Presented By O’Reilly and Intel AI
Put AI to Work
April 29-30, 2018: Training
April 30-May 2, 2018: Tutorials & Conference
New York, NY

Machine learning meets DevOps: Paying down the high-interest credit card

Wadkar Sameer (Comcast NBCUniversal), Nabeel Sarwar (Comcast NBCUniversal)
2:35pm–3:15pm Tuesday, May 1, 2018
Implementing AI
Location: Sutton North/Center
Average rating: ***..
(3.50, 2 ratings)

Who is this presentation for?

  • Machine learning engineers, architects, tech leads, developers, and DevOps engineers

Prerequisite knowledge

  • A conceptual understanding of machine learning, distributed systems and containerization, and DevOps

What you'll learn

  • Learn how to use DevOps principles and methodologies to integrate machine learning models into a data processing pipeline
  • Explore the challenges involved in operationalizing machine learning models in a high-velocity streaming environment

Description

Machine learning teams need to work with raw data in ad hoc ways to create features to drive model development. Machine learning operationalization teams inherit these ad hoc transformations and translate them into formal data pipelines, which apply these transformations on raw data and apply the model to make predictions. This handoff creates friction, slowing down the process of operationalizing the models, and is at odds with the business need to rapidly deploy models.

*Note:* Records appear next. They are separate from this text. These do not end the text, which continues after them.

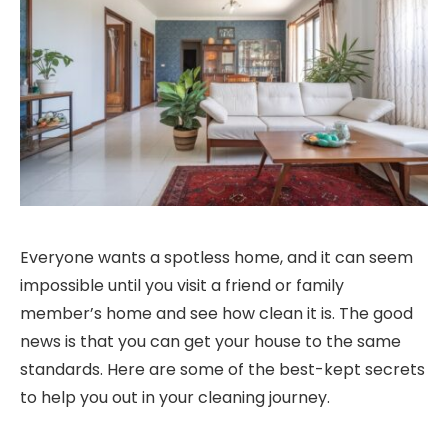
Everyone wants a spotless home, and it can seem
impossible until you visit a friend or family
member’s home and see how clean it is. The good
news is that you can get your house to the same
standards. Here are some of the best-kept secrets
to help you out in your cleaning journey.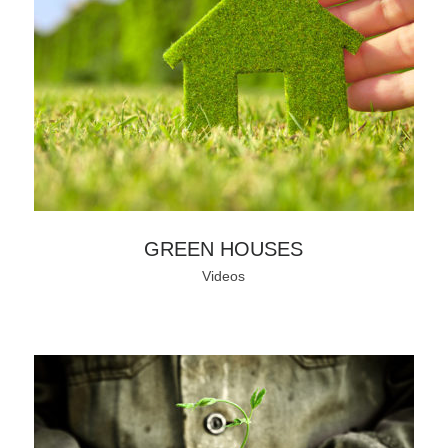
GREEN HOUSES
Videos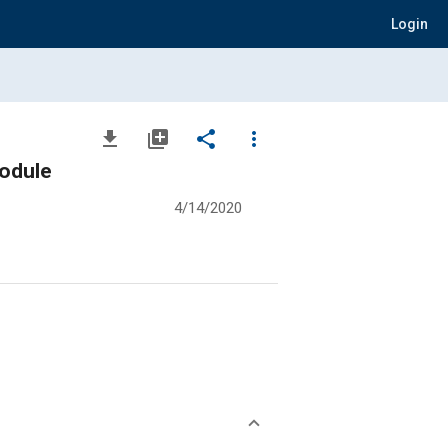
Login
file_download
library_add
share
more_vert
odule
4/14/2020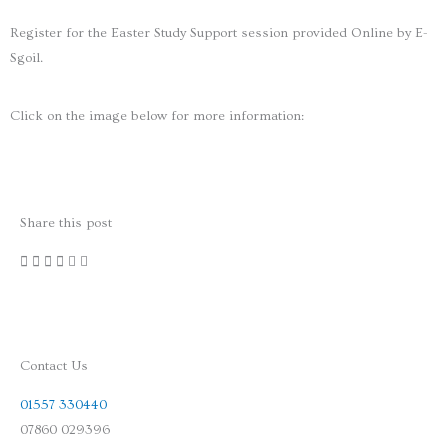
Register for the Easter Study Support session provided Online by E-
Sgoil.
Click on the image below for more information:
Share this post
Contact Us
01557 330440
07860 029396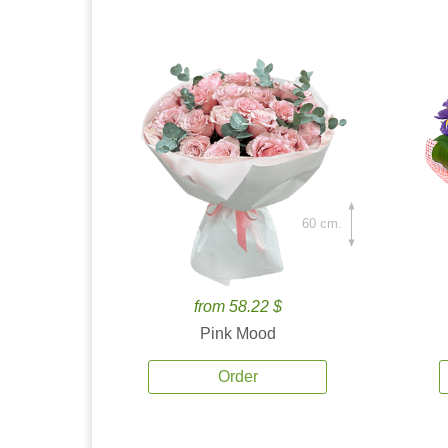
60 cm.
from 58.22 $
Pink Mood
Order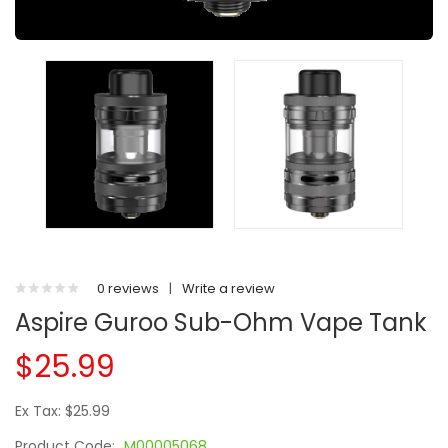
0 reviews
|
Write a review
Aspire Guroo Sub-Ohm Vape Tank
$25.99
Ex Tax: $25.99
Product Code:
M00005068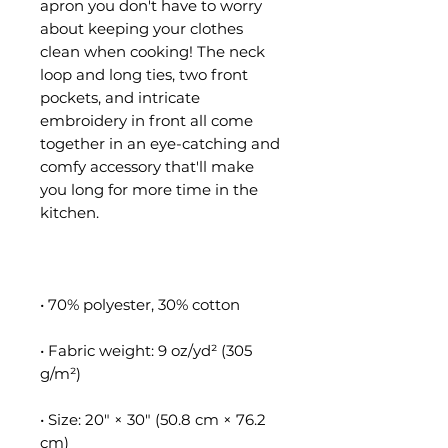
apron you don't have to worry 
about keeping your clothes 
clean when cooking! The neck 
loop and long ties, two front 
pockets, and intricate 
embroidery in front all come 
together in an eye-catching and 
comfy accessory that'll make 
you long for more time in the 
• Fabric weight: 9 oz/yd² (305 
• Size: 20″ × 30″ (50.8 cm × 76.2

Sameer Wadkar and Nabeel Sarwar explain how to seamlessly integrate model development and model deployment processes to enable rapid turnaround times from model development to model operationalization in high-velocity data streaming environments. The features of the system include:

  • Integrating model training and model deployment: Machine learning teams typically start with raw data and apply ad hoc transformations to produce input datasets for model training. This is necessary for rapid prototyping. However, a model is considered formally trained only when it is developed using a versioned dataset that is created by applying a formal and unified transformation pipeline that converts raw input from a stream to a training-input dataset. The same transformation pipeline will then feed the prediction phase by applying the developed model on streaming data. This ensures the models can be deployed rapidly once they are trained, as additional effort is not required to recode the ad hoc transformations.
  • A model as an environment composed of versioned artifacts: Version everything! From an operations perspective, a model is a well-defined execution environment supporting versioned instances of raw input datasets, transformation data pipelines, training datasets, and training/prediction pipelines operating in highly cohesive (versioned) and highly decoupled (messaging) environments. Both model training and model prediction receive inputs from streams, apply a consistent set of transformations, and write results (training data rows or predictions) to data stores/streams, which are external to the model environment but integrate with the model environment using well-defined interfaces.
  • Evaluating model performance: Multiple models versions can be compared by executing them in parallel. Different model versions may use different features sets (averaging over different time windows) or simply use different hyperparameters. The former will plug into a different version of the transformation pipeline, while the latter will use the same set of transformation pipelines. Thus the environment seamlessly supports A/B testing, multivariate testing, live but still dark deployments, etc. Furthermore, the process enables metrics-driven deployment/retirement decision making when real-world feedback is incorporated into the model evaluation process.
  • A feature store and model repository: A feature is an immutable mapping from a raw input attribute via the data transformation pipeline. A feature store is a metadata repository that is tightly integrated with a data lake metastore. It documents the provenance of how a feature maps from a raw attribute via the transformation pipelines. Features in turn are mapped to model versions in a model repository.
Photo of Wadkar Sameer

Wadkar Sameer

Comcast NBCUniversal

Sameer Wadkar is a senior principal architect for machine learning at Comcast NBCUniversal, where he works on operationalizing machine learning models to enable rapid turnaround times from model development to model deployment and oversees data ingestion from data lakes, streaming data transformations, and model deployment in hybrid environments ranging from on-premises deployments to cloud and edge devices. Previously, he developed big data systems capable of handling billions of financial transactions per day arriving out of order for market reconstruction to conduct surveillance of trading activity across multiple markets and implemented natural language processing (NLP) and computer vision-based systems for various public and private sector clients. He is the author of Pro Apache Hadoop and blogs about data architectures and big data.

Photo of Nabeel Sarwar

Nabeel Sarwar

Comcast NBCUniversal

Nabeel Sarwar is a machine learning engineer at Comcast NBCUniversal, where he operationalizes machine learning pipelines under the banner of improving customer experience, operations, field, and anything in between. He also oversees data ingest, feature engineering, and the generation and deployment of the AI models. Nabeel holds a BA in astrophysics from Princeton University.